Mechanism of how 12-O-tetradecanoylphorbol-13-acetate (TPA) bypasses cellular senescence was investigated using replicative senescence of HDF cells and DMBA-TPA induced carcinogenesis in CD-1 mice. Upon TPA treatment, PKCα and PKCβ1 played differentially in the nuclear translocation of senescence-associated pErk1/2, which regulates reversal of senescence; PKCα carried pErk1/2 to nuclei after freed from PEA-15pS104 by PKCβ1, and then rapidly degraded by ubiquitination. MAPK docking motif and kinase activity in PKCα were required to carry pErk1/2. Moreover, repetitive application of TPA on mouse skin revealed significant loss of PKCα expression along with acanthosis in epidermis and hair follicle, indicating that downregulation of PKCα was accompanied with epidermal proliferation. The above observations were further supported by the RNA-seq analyses in HDF old cells: TPA-mediated PKCα degradation allows pErk1/2 to be free to promote cell proliferation in both senescence and carcinogenesis, emphasizing the role of PKC isozymes and cytoplasmic pErk1/2 in the regulation of cellular senescence.

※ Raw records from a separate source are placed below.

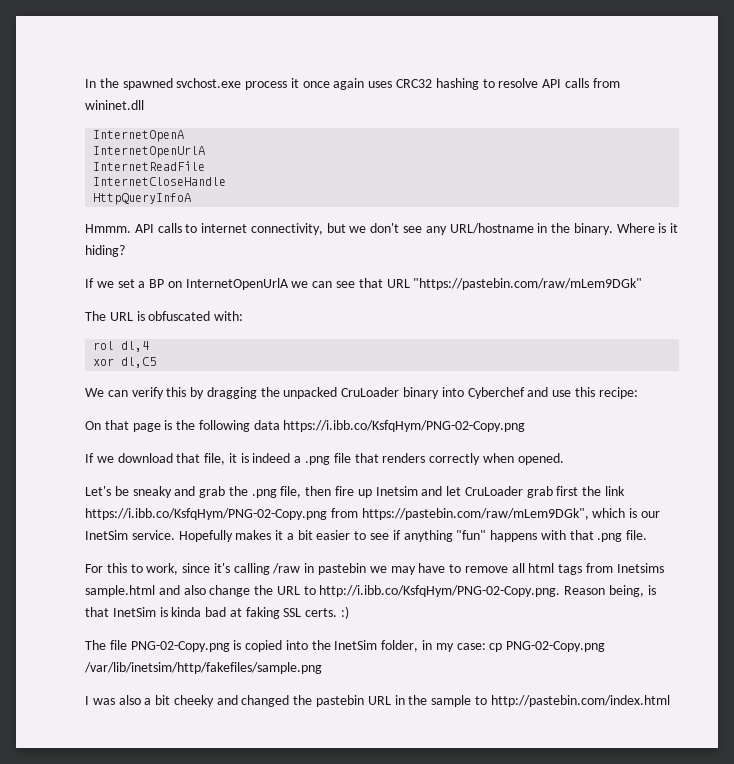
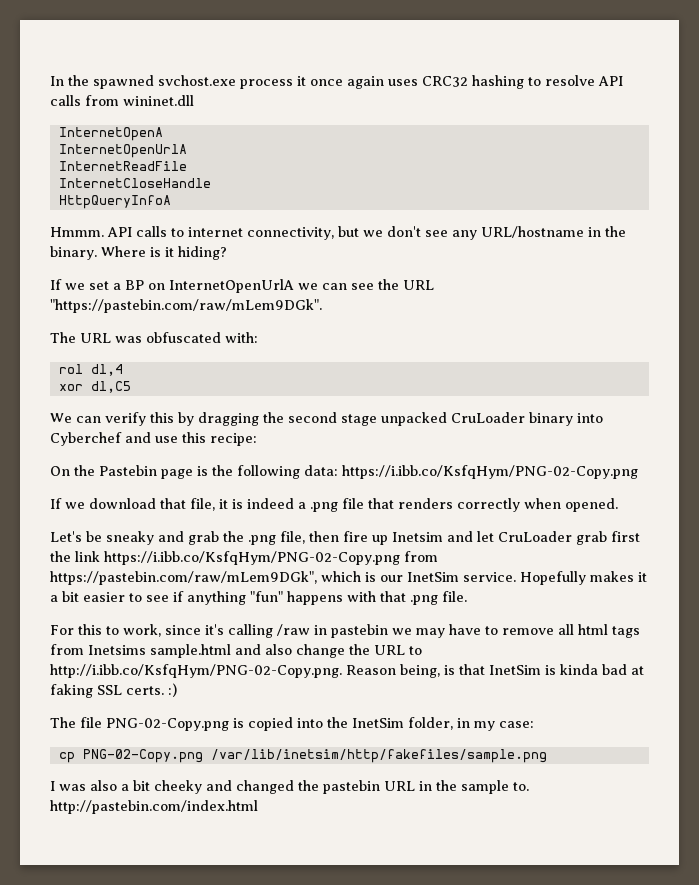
[358,278,643,290] that URL "https://pastebin.com/raw/mLem9DGk" -> [378,279,434,290] [50,299,322,313] the URL "https://pastebin.com/raw/mLem9DGk".
[136,311,145,321] is -> [115,336,142,343] was
(280, 392) none -> [288,412,377,426] second stage
[104,420,129,430] that -> [74,465,157,476] the Pastebin
[253,420,280,430] data -> [304,465,338,476] data:
(486, 646) none -> (534, 724) //
[474,696,487,705] to -> [513,782,529,791] to.

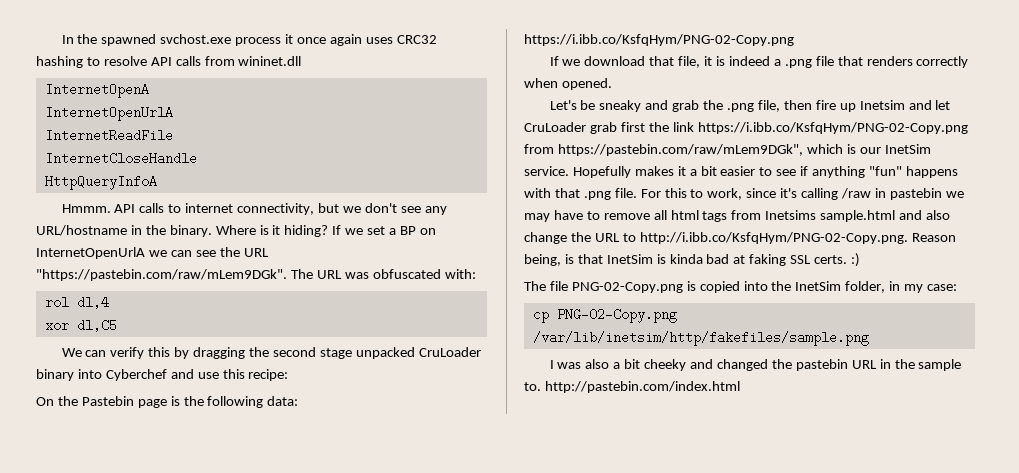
(227, 253) // -> (329, 231) none
(322, 306) // -> (287, 275) none
(467, 596) // -> (637, 193) none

Mitochondrial dysfunction is linked between age-related accumulation of oxidative damage and alterations of physiological function associated with senescence. Recent studies suggest that mitochondrial metabolism is upregulated in oncogene induced senescent cells to meet with metabolic demand of cytokine production. In addition, a partial uncoupling of oxidative phosphorylation in mitochondria has been reported in the senescence fibroblast cells; thus ATP production is insufficient despite increased oxygen consumption. We report herein increased mass and DNA contents of mitochondria in the replicative HDF cells along with mitochondrial hyperfusion, and elevated expression of OXPHOS complex 4 and 5 proteins than those of the young cells. Furthermore, increased 5-bromo-2'-deoxyuridine (BrdU) incorporation at the mitochondrial nucleoid along with mitochondrial transcription factors A (TFAM). Nevertheless, we observed that mitochondria dysfunction was increased via alteration of ROS level, integrity of membrane potential, mitochondria cristae structure and ATP content. To explore signaling pathways regulating the phenotypes, we analyzed the mitochondrial TFAM protein expression which was found to be significantly increased in old cells. Up regulation of TFAM was accompanied with increased PGC-1α and NRF1 expressions through the activations of LKB1 and AMPK due to increased activity of PKCζ in old cells. These signaling pathways are important in regulating the mitochondrial encoding OXPHOS complex subunit genes and respiration as well as ATP generation, evidenced by employing siRNA against PKCζ. All of the findings were further confirmed in the doxorubicin-induced premature senescence of young HDF cells. These datas indicate that continuous increase of BrdU positive cells and mitochondrial biogenesis is regulated by LKB1, AMPK and PKCζ, despite higher ROS accumulation in stress induced senescence model. In summary, the activation of mitochondrial biogenesis pathway via PKCζ-LKB1-AMPK in senescent cells might be due to the compensation of mitochondrial dysfunction, which stimulated maintaining of nucleoid structure and TFAM activity via PGC-1α and NRF1 increased by LKB1-AMPK-PKCζ signal pathway. Our present study suggests a new concept about mitochondrial function in old cells and offers a plausible explanation on the role of mitochondrial hyperfunction in senescence, being a survival reaction when exposed to lower energy condition and cell stress.